Gardner sticks mainly to what he knows, which is LA, but you can find lots more questionable spending, including a rapid increase in personnel and administrative costs in some places and big increases in pay and benefits which drained some budgets.

In New Jersey, as I've written, public school enrollment stagnated this decade along with the state's overall population, but school districts still increased their hiring by 14 percent from 2001 through 2008.
During that time the NJ public school enrollment increased by just 36,000 students, but schools hired 28,000 new teachers and administrators. Those gains helped drive big increases in compensation, including 110 percent higher health care costs in NJ schools. No wonder that Gov. Christie's cuts in state education aid last year provoked such pain.

E.J. McMahon has documented similar robust hiring in New York State schools despite stagnant enrollment. NJ and NY, by the way, spend more per pupil on public education than any other state, and they boast the highest property taxes in the nation, too.

Then there's the case of the Detroit school system, which has teetered on the edge of bankruptcy in the past two years. Although the school system's enrollment has plunged by about half in a decade, the system continued operating a full complement of schools and staff, wracking up a $259 million deficit before a state-appointed overseer finally began closing schools and consolidating operations.

Other examples abound. Many states devote lottery proceeds to education, and legislators have in the past promised that the money would go to books, other classroom supplies and essentials.

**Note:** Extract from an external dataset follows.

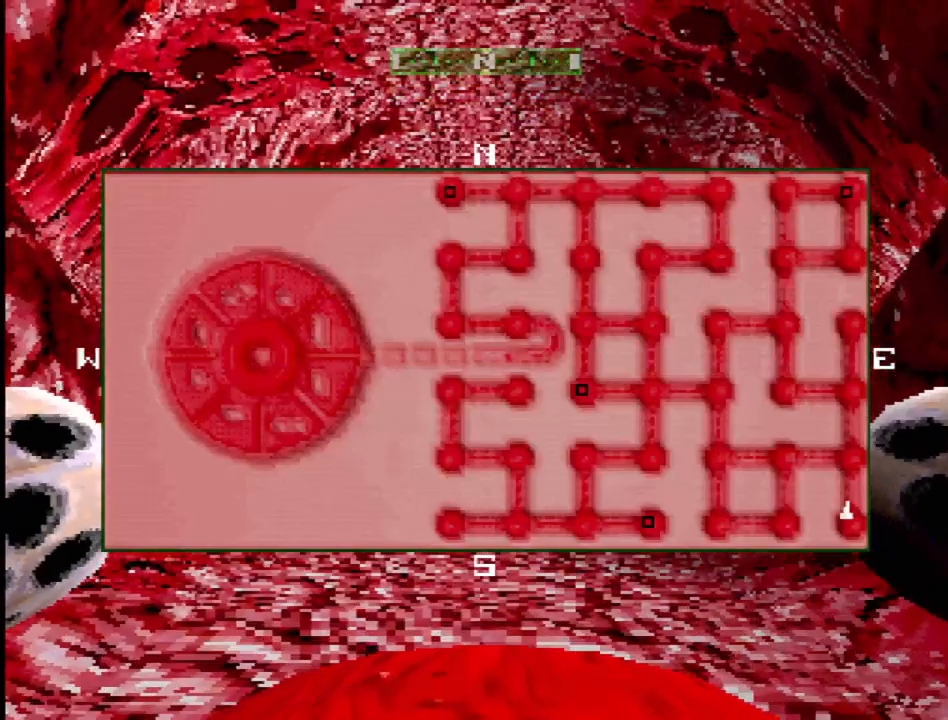
{"buttons": ["SQUARE"], "events": []}
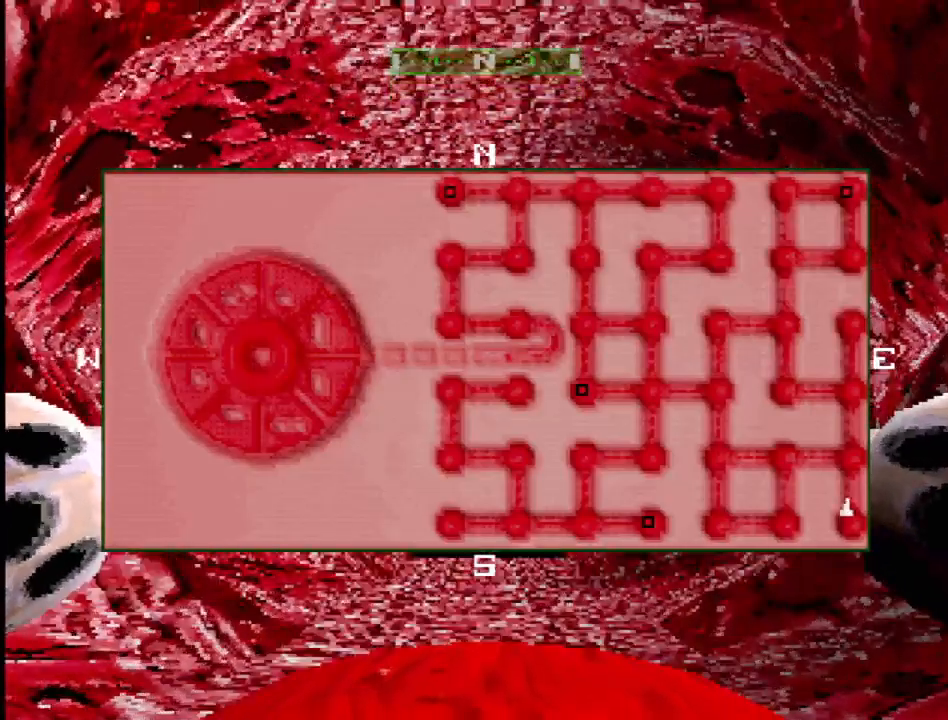
{"buttons": ["SQUARE"], "events": []}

But in California over the years, lottery proceeds have gone mostly to teachers' salaries. Despite warnings from the state's department of education, nearly 80 percent of lottery proceeds earmarked for local school districts have wound up in teachers' pockets. In the lottery's early years, when revenues were at the peak, schools spent as much as 90 percent of proceeds on salaries, one reason why California's teachers are among the highest paid in the country even though overall per pupil school spending in the state is just slightly above average.

Gardner suggests it's time for taxpayers to pay more attention to how schools spend their money. They certainly did that in Jersey last year, where nearly 60 percent of school budgets went down in defeat. Will that attitude spread?